EXERCISES>
1 - Please reproduce the passage of the article on UK tap water between "UK tap water is safe" and "are worth understanding.", inclusive.
2 - According to the article on UK tap water, what level of compliance with quality standards did public water supplies in Northern Ireland achieve in 2024?
3 - Extend the article on UK tap water beyond the last sentence given.

SELECTED EXTRACT>
● ● ● ● ● ● ●

Is UK Tap Water Safe to Drink? Lead, PFAS & More

UK tap water is safe to drink. Public water supplies in Northern Ireland achieved 99.88% compliance with quality standards in 2024, and the Drinking Water Inspectorate ranks England and Wales among the highest in the world for tap water quality. Water companies test supplies daily across the country, and the overwhelming majority of tap water meets every regulatory standard it’s tested against. That said, a few factors, from the age of your home to emerging contaminants, are worth understanding.

What’s in Your Tap Water

UK tap water is disinfected with chlorine before it reaches your home. Water companies typically keep chlorine levels at 0.5 milligrams per litre or less, well below the World Health Organisation’s health-based maximum of 5 mg/l. You can sometimes taste or smell chlorine, especially if you live close to a treatment works. Letting water sit in a jug in the fridge for a few hours allows most of the chlorine to dissipate.

About 35 local authority areas in England, mostly in the North East, North West, West Midlands, and South Yorkshire, add fluoride to the water supply. These schemes target a concentration of 1 milligram per litre, which is the level associated with reduced tooth decay. If you live outside these areas, fluoride levels in your water will be whatever occurs naturally in the local geology, which is usually lower.

● ● ● ● ● ● ●

ENTRIES SHOWN>
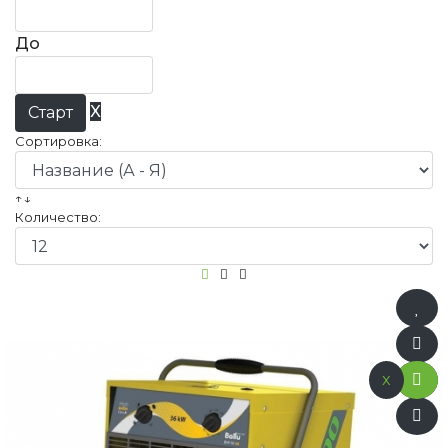
До
X
Сортировка:
↑↓
Количество:
x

● ● ● ● ● ● ●

ANSWERS FOR THIS EXERCISE>
1 -
UK tap water is safe to drink. Public water supplies in Northern Ireland achieved 99.88% compliance with quality standards in 2024, and the Drinking Water Inspectorate ranks England and Wales among the highest in the world for tap water quality. Water companies test supplies daily across the country, and the overwhelming majority of tap water meets every regulatory standard it’s tested against. That said, a few factors, from the age of your home to emerging contaminants, are worth understanding.

2 - 99.88%

3 -
Hard Water and Regional Differences

Water hardness varies dramatically across the UK. It’s determined by how much dissolved calcium and magnesium the water picks up as it passes through rock. Areas with chalk and limestone geology, particularly London, the South East, and parts of the East Midlands, tend to have hard water. Scotland, Wales, and the North West generally have softer water.

Hard water above 200 mg/l (measured as calcium carbonate) causes limescale buildup in kettles and pipes. Soft water below 100 mg/l is more corrosive to pipework. Neither poses a health risk. Hard water actually contributes small amounts of dietary calcium and magnesium. Where water companies artificially soften the supply, they maintain a minimum hardness of 150 mg/l to balance scale prevention with pipe protection.

Lead Pipes in Older Homes

Lead pipework was commonly used in UK homes built before 1970. Although lead pipes have since been banned, many older properties that haven’t been modernised still have lead plumbing underground or inside the building. If your home was built after 1970, lead pipes are unlikely.

Water companies treat the supply to reduce lead dissolving from old pipes, but this doesn’t eliminate the risk entirely. If you live in a pre-1970 property and haven’t had your pipes checked, it’s worth looking. Lead pipes are typically dull grey and soft enough to scratch with a coin, unlike copper (which is brown or green) or plastic. Replacing lead pipework is the only permanent fix, and some water companies offer grants or subsidies to help cover the cost.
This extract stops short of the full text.